Po raz pierwszy aktywność oprogramowania BackSwap odnotowano na początku 2018 roku. Wówczas atakowało ono serwisy pośredniczące w wymianie kryptowalut. Na początku marca jednak zaczęło interesować się tradycyjną bankowością internetową. Eksperci z ESET uważają, że oprogramowanie atakuje pięć banków: mBank, ING Bank Śląski, BZ WBK, PKO BP i Pekao SA.
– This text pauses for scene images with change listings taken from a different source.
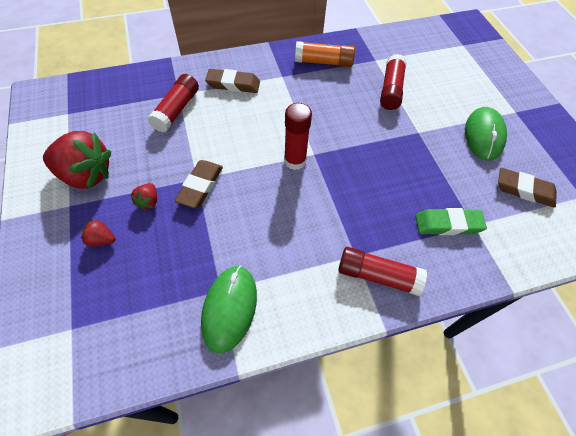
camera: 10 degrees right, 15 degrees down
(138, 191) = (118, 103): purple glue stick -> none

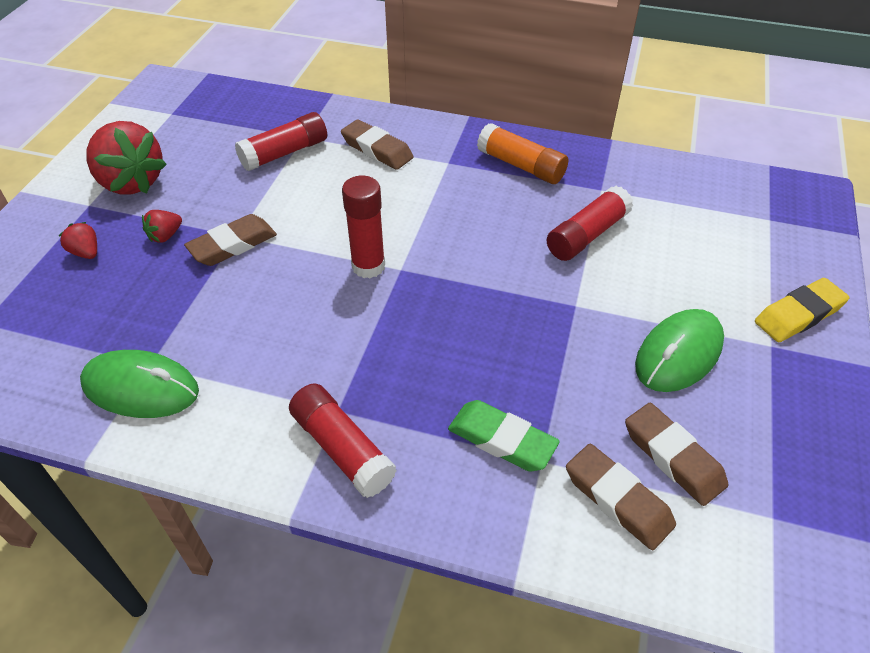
camera: 35 degrees right, 10 degrees down
(229, 308) = (141, 388): green mouse -> green mouse turned 60 degrees clockwise
(513, 90) = (798, 314): none -> yellow eraser
(520, 225) = (617, 500): none -> brown eraser

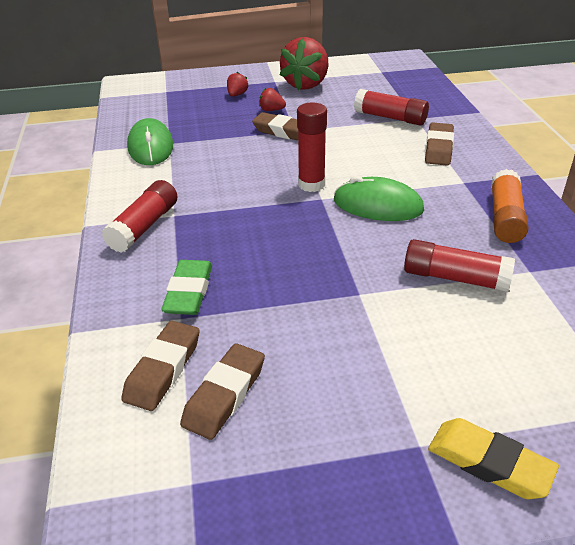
camera: 65 degrees right, 10 degrees down
(678, 354) = (351, 373): green mouse -> green mouse (378, 205)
W wiadomości e-mail wysyłany jest zainfekowany załącznik, któy przypomina fakturę. Jeżeli go otworzymy na naszym komputerze rozpocznie się instalacja BackSwap. Później złośliwe oprogramowanie stale monitoruje zachowanie użytkownika w przeglądarce internetowej. Gdy BackSwap zauważy, że ofiara otwiera stronę banków, sprawdza czy znajduje się na liście celów i jeżeli tak jest wszczepia złośliwy skrypt.
– Kiedy klient banku wykonuje przelew na kwotę większą niż 10 tys zł, skrypt niezauważalnie podmienia numer konta i pieniądze trafiają bezpośrednio do cyberprzestępcy – tłumaczy mechanizm działania zagrożenia Paweł Śmierciak z ESET.